Prometheus has two main data formats - a binary format and a text format. You can read about those formats here. That document says that "Clients must support at least one of these two alternate formats." So I needed a Java-based parser that can parse both.

The Prometheus team has published parsers for several different languages (e.g. C++, Go, Python, Ruby, and Java). Some only support the binary formats, Java being one of those with only binary support. In addition, the Prometheus team may delete the Java parser entirely since it is relatively unused by the community. As of this writing, the latest release of the Prometheus Java parser is version 0.0.2 from July 2013 which also doesn't support histograms (though version 0.0.3-SNAPSHOT in the master branch does support it - so if/when 0.0.3 is released, histogram support will be avaialble).

So I needed to write my own Java-based parser for the text format to ensure I could read any Prometheus metric endpoint (even though the documentation says clients must support one or the other, in practice it seems all endpoints support the text format and only some (mainly Go endpoints) support the binary format).
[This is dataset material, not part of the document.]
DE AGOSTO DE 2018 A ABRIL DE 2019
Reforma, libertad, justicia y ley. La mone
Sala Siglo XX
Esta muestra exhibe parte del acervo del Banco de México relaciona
So even if the Java-based binary parser support goes away, having a text parser should still be able to read all Prometheus endpoints (in other words, those endpoints with binary-format support should also have text-format support as well).

Here is my Java-based Prometheus Metrics Scraper code. There is a README for a quick synopsis. It supports both binary and text formats and utilizes content negotiation with the URL endpoint to determine what format to expect. You can also programatically process files as opposed to URL endpoints.
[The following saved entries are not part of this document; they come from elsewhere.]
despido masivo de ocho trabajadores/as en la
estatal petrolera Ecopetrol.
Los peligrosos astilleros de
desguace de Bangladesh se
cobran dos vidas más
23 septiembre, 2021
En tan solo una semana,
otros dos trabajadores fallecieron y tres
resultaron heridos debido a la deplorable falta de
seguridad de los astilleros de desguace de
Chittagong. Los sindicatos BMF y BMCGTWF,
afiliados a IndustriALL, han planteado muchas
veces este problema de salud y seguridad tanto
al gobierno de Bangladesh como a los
This Prometheus Metrics Scraper comes with a CLI that you can run via a simple Java command:
java -jar prometheus-scraper*-cli.jar [--simple | --xml | --json] {url}
It can output any URL endpoint's metric data in several formats (JSON and XML being the two more interesting ones). If you'd like to try it out, grab the latest release from here and run it. For example, you can download the 0.17.1Final CLI jar here.

Programmatically you use this by simply passing a URL (or File) to PrometheusScraper and calling its scrape() method. This will return a list of MetricFamily objects, which contain all the metric data found in the endpoint URL.

See the code's Javadoc for more complete documentation.

There are a few things still missing that would be nice to enhance for the future.

First is histogram support for binary formatted data (but once the jar artifact "io.prometheus.client:model" version 0.0.3 is released by the Prometheus team, it would just be a matter of uncommenting one block of code for my Java-based parser to begin supporting it). Of course, histograms are fully supported in the text parser.

Secondly, the URL endpoint is assumed to be unsecured. If SSL certificates or authentication is required to access the metric data over the given URL, the scraper will fail to process the data.